Damien Leloup : Fastly a expliqué cette panne 24 heures après la résolution, de manière très simplifiée : la panne trouve son origine dans un problème de configuration. Un cas de figure, a expliqué l’entreprise, très particulier où une certaine configuration pouvait provoquer des erreurs en cascade, ce qu’ils n’avaient pas détecté quand ils ont conçu leur système. Il se trouve que, ce 8 juin, un client a justement mis en place cette configuration spécifique qui a déclenché toute une série de pannes en cascade, ce qui a fini par bloquer l’intégralité des services de Fastly.
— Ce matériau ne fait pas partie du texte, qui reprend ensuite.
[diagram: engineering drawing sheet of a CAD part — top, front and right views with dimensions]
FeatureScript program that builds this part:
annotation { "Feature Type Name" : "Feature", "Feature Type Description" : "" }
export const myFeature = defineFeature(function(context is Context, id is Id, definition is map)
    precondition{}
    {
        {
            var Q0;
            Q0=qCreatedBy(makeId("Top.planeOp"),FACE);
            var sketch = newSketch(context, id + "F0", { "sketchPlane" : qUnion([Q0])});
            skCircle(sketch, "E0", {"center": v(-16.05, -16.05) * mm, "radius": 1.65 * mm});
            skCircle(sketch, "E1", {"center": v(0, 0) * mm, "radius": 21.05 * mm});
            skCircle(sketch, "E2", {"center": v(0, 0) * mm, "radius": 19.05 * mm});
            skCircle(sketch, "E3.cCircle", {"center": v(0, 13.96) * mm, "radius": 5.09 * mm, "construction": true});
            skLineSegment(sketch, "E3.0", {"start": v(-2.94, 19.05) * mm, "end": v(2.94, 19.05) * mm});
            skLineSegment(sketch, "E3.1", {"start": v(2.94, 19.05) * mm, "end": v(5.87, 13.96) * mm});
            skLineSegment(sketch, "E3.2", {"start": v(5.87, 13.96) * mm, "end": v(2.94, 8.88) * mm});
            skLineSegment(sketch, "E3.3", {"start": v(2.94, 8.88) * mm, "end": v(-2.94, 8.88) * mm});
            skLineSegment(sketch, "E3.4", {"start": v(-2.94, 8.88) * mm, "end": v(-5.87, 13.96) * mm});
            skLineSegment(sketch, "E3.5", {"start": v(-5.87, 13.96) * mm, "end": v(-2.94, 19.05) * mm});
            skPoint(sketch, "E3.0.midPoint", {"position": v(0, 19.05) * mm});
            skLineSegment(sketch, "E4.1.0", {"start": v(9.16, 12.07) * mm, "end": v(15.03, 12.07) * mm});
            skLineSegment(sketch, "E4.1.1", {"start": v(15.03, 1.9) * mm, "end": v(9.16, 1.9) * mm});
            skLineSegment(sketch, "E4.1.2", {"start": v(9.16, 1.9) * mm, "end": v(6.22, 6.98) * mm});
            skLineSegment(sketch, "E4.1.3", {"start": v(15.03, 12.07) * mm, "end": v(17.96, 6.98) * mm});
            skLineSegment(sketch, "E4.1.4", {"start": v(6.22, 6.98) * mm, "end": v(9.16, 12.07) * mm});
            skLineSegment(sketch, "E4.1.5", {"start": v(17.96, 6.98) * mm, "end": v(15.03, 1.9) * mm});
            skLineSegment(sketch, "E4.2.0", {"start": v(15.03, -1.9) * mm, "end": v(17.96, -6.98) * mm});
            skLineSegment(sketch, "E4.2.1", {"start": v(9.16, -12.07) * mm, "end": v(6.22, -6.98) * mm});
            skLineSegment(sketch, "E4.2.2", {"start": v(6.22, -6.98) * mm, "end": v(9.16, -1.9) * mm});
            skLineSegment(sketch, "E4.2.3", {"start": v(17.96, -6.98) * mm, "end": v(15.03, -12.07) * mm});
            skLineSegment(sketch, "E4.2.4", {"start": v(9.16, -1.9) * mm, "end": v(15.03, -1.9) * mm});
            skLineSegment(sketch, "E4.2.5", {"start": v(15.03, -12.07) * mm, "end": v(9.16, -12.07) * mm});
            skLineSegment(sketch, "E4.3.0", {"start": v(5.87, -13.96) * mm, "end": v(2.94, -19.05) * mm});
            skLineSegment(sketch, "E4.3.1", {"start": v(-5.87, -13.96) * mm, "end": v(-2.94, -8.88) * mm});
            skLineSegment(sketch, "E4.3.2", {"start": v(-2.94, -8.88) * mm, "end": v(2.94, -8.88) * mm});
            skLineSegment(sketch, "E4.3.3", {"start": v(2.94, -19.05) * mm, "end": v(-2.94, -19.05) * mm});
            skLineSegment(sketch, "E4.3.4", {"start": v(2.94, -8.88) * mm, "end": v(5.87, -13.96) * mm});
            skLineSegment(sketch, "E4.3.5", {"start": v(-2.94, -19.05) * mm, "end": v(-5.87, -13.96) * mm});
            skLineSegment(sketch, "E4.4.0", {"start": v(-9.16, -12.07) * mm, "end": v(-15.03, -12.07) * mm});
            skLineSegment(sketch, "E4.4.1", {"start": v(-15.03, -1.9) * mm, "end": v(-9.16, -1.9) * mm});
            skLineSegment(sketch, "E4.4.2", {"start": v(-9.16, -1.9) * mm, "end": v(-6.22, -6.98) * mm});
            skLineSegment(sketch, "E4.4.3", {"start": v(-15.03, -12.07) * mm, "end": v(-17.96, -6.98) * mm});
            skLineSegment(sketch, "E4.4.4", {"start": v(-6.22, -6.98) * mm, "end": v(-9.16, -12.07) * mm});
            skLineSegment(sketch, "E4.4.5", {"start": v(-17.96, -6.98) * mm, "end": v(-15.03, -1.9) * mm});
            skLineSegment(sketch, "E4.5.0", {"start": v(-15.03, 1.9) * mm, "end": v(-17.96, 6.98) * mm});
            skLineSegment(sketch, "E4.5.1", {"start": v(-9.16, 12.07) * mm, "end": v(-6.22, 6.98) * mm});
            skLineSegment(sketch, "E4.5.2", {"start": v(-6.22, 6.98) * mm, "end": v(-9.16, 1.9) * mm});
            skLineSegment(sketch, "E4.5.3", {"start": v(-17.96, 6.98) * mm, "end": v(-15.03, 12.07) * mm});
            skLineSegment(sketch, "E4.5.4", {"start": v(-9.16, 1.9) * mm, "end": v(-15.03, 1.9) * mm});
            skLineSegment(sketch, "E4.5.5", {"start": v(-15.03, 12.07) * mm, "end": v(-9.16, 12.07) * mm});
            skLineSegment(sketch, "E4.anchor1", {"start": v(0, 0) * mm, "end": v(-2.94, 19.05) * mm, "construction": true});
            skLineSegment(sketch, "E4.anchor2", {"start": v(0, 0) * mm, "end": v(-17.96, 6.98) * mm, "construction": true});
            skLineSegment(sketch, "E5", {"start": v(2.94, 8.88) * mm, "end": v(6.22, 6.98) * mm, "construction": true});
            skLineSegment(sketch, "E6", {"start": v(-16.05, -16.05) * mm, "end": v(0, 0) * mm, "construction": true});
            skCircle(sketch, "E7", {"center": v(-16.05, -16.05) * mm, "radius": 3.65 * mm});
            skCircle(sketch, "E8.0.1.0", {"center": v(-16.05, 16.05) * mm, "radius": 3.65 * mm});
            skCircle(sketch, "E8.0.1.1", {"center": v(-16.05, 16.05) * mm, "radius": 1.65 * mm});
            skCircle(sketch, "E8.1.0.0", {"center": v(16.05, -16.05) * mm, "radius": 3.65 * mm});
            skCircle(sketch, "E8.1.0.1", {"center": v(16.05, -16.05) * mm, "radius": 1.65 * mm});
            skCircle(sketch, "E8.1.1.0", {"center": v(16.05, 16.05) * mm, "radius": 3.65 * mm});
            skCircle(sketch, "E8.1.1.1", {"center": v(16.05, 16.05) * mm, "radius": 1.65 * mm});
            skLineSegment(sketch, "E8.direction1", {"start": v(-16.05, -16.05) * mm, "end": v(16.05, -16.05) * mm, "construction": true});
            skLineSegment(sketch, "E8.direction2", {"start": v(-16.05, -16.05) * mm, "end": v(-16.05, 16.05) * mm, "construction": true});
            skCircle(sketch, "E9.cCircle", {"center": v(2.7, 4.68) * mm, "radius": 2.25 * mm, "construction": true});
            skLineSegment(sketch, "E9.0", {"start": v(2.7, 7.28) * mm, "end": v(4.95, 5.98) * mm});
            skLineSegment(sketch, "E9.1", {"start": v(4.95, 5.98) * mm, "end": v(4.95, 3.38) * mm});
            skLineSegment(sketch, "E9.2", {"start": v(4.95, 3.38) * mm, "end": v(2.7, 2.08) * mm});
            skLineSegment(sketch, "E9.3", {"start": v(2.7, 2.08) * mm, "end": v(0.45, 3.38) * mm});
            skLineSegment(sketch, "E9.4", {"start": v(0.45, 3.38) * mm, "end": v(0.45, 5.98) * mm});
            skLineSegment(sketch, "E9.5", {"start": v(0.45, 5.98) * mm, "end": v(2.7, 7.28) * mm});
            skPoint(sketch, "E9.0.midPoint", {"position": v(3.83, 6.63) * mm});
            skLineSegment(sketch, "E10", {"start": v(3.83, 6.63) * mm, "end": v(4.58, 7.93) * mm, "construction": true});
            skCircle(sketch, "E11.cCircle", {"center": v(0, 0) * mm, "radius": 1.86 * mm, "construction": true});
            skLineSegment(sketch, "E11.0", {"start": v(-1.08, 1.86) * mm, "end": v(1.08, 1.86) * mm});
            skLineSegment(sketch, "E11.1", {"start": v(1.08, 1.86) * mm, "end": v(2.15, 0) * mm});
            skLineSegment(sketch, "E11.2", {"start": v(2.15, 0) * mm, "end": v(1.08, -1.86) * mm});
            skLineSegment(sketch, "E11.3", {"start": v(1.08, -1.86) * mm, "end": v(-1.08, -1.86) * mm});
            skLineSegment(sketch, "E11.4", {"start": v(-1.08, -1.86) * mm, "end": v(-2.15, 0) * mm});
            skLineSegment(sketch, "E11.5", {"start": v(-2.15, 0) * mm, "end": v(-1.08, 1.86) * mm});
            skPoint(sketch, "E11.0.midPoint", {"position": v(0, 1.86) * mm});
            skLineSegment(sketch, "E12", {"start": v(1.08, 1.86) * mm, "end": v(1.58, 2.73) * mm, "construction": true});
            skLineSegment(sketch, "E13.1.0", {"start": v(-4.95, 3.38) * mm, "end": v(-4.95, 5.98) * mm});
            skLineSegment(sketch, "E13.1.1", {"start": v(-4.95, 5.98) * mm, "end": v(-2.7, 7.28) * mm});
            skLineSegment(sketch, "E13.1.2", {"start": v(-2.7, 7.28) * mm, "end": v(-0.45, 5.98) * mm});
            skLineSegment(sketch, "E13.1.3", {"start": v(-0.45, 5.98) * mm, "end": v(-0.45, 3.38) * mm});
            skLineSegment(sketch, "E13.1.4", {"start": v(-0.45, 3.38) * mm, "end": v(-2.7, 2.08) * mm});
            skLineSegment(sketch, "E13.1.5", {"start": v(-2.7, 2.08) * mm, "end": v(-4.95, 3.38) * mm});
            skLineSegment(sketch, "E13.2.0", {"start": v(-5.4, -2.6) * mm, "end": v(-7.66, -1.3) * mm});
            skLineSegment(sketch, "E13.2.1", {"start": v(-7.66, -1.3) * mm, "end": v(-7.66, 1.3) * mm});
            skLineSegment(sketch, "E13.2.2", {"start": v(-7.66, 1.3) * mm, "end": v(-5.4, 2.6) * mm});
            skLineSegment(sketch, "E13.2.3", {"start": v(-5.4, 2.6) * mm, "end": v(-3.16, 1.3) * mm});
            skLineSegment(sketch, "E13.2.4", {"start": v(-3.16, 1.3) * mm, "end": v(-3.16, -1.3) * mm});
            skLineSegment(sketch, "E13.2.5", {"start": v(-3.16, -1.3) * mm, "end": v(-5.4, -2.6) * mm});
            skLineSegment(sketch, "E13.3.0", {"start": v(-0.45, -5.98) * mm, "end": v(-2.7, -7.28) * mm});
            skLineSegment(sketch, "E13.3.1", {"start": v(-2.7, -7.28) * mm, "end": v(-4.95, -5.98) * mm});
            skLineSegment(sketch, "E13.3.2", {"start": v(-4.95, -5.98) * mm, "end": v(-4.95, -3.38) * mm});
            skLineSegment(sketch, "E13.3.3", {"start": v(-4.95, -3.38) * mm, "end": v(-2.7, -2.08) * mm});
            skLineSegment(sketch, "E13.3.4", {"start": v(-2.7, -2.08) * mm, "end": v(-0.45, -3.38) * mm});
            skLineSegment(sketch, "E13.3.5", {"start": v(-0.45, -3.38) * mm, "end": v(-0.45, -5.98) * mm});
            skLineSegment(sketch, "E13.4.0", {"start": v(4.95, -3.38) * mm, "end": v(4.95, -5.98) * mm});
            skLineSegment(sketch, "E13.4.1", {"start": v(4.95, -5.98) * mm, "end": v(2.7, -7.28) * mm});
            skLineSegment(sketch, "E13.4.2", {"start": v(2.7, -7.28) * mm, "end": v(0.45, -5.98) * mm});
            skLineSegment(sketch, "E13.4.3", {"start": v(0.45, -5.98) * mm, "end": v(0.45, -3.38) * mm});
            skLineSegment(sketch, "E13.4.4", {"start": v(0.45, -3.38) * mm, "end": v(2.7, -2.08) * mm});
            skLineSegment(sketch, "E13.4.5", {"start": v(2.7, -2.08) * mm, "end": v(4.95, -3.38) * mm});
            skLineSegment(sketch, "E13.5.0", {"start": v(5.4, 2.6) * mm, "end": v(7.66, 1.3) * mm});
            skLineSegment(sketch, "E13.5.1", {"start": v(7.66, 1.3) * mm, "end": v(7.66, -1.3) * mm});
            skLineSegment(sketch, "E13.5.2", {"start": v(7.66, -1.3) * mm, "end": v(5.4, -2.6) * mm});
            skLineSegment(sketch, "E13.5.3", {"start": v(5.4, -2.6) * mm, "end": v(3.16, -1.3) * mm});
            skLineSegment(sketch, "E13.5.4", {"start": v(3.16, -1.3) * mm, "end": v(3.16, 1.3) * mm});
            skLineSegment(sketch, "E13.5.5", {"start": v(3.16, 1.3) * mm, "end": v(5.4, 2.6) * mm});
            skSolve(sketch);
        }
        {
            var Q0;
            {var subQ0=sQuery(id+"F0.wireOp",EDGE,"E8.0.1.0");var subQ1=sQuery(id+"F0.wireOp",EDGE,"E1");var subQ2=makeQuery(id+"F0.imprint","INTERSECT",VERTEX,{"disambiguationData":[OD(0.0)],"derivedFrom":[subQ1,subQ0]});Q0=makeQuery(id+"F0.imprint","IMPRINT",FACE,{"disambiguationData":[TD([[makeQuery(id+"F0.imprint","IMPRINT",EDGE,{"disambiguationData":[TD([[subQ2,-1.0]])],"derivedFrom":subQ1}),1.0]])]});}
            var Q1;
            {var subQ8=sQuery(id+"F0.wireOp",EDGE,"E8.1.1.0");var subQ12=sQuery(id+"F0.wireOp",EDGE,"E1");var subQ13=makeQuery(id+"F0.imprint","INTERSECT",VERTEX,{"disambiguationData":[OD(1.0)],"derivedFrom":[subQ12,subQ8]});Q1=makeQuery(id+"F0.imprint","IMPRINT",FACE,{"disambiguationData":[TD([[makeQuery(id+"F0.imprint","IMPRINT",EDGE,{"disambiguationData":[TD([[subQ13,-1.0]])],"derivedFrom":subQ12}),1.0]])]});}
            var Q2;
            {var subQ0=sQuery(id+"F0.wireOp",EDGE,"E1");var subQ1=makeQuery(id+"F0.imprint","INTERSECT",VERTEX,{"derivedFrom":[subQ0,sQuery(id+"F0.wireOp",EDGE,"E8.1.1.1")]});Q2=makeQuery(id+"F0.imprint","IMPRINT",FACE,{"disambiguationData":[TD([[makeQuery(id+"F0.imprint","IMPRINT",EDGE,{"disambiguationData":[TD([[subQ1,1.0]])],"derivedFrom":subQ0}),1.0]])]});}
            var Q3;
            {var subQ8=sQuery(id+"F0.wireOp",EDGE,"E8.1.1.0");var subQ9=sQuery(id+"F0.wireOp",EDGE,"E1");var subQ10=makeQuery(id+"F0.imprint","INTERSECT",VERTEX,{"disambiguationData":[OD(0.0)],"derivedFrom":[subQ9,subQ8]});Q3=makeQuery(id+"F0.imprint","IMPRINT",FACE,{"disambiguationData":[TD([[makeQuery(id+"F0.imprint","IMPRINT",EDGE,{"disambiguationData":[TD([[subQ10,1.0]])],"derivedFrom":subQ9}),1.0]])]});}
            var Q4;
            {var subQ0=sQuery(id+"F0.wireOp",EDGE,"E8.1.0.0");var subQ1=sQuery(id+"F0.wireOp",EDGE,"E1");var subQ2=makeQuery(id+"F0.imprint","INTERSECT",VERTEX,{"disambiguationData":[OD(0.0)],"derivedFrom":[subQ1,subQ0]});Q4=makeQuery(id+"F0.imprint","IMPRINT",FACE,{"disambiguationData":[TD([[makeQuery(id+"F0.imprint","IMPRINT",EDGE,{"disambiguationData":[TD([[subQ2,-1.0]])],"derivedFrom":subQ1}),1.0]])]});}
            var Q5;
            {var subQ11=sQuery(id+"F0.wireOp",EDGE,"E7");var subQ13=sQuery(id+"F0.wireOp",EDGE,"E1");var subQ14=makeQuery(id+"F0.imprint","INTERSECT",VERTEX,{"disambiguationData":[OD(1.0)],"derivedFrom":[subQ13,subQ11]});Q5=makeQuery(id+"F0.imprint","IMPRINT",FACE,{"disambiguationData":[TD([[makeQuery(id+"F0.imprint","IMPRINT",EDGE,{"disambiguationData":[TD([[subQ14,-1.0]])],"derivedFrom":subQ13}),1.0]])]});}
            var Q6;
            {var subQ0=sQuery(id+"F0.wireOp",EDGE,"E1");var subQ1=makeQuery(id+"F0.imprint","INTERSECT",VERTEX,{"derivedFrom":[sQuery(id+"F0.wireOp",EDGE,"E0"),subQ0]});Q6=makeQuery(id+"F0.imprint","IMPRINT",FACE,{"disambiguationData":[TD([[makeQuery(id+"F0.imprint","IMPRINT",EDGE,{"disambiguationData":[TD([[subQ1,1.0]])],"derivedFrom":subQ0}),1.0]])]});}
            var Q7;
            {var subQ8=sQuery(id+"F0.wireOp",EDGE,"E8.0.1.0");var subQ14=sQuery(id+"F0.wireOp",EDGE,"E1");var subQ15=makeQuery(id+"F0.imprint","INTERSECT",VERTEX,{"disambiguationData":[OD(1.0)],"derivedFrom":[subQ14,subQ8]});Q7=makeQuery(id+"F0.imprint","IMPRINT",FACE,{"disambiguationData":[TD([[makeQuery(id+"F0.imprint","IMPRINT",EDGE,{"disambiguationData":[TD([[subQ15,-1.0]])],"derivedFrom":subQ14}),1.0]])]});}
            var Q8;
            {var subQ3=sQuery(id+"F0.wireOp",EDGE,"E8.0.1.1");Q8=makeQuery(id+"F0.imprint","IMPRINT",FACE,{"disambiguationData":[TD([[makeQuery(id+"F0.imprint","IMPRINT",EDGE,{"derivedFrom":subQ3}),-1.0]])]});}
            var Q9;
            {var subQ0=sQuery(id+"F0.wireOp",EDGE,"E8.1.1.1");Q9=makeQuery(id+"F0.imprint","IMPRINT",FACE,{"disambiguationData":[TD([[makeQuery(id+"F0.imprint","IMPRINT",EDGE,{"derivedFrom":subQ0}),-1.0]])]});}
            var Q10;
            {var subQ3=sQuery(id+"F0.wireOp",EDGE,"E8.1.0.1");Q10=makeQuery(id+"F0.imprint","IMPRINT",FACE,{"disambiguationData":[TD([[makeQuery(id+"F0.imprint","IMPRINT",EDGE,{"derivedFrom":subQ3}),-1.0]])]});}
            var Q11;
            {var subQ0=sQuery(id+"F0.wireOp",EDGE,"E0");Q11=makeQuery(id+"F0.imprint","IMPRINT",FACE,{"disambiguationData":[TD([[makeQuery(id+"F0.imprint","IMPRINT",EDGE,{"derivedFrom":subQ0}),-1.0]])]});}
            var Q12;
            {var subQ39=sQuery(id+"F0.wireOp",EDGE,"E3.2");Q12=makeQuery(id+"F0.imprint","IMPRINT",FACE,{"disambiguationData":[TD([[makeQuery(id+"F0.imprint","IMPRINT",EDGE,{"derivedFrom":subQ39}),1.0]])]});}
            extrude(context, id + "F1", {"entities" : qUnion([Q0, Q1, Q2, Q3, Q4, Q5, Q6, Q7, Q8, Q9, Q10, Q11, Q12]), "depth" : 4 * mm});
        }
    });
Morgane Tual : Ça paraît quand même fou qu’un seul service subisse une panne et que ça rejaillisse, comme ça, sur des dizaines de sites web, pas n’importe lesquels en plus. C’est la première fois que quelque chose comme ça arrive ?

Damien Leloup : Non, la même chose, quasi exactement, s’est déjà produite il y a deux ans lors d’une panne de Cloudflare [3] qui est un autre service de CDN. On s’en rend plus compte aujourd’hui parce qu’on a oublié à quel point les CDN ont amélioré la qualité de notre navigation sur Internet. Dans les années 90, pour nos auditeurs qui naviguaient déjà sur Internet à l’époque, les sites mettaient parfois plus de 10 ou 20 secondes à s’afficher ; une page mettait un temps infini à se charger, parfois ça plantait, du coup on rafraîchissait à nouveau la page. Quelque part c’est un peu paradoxal, mais les CDN ont aussi beaucoup amélioré notre qualité de navigation et la qualité de fonctionnement du Web de manière générale. La centralisation de ces services ça ne concerne pas du tout que les CDN.

Morgane Tual : Tu parles de centralisation des services sur le Web, à quoi d’autre penses-tu à part les CDN ?

Damien Leloup : Le plus visible, en tout cas pour l’internaute lambda, c’est Google, puisque les services de Google sont utilisés par les internautes, mais aussi par les concepteurs de sites. Une écrasante majorité des sites sur Internet utile Google Analytics qui est l’outil de statistique proposé par Google pour suivre le nombre de visites qu’a une page, le trafic, la manière dont les internautes se déplacent sur un site ; c’est un service qui a une part de marché gigantesque sur Internet. De la même manière, si un jour Google Analytics tombe en panne ça aura des conséquences en cascade pour l’écrasante majorité des sites sur Internet.

Morgane Tual : Et tous ces services ont-ils déjà connu des pannes ?

Damien Leloup : Fin 2020, il y a eu une panne assez importante de Google qui n’a pas duré très longtemps encore une fois, environ deux heures.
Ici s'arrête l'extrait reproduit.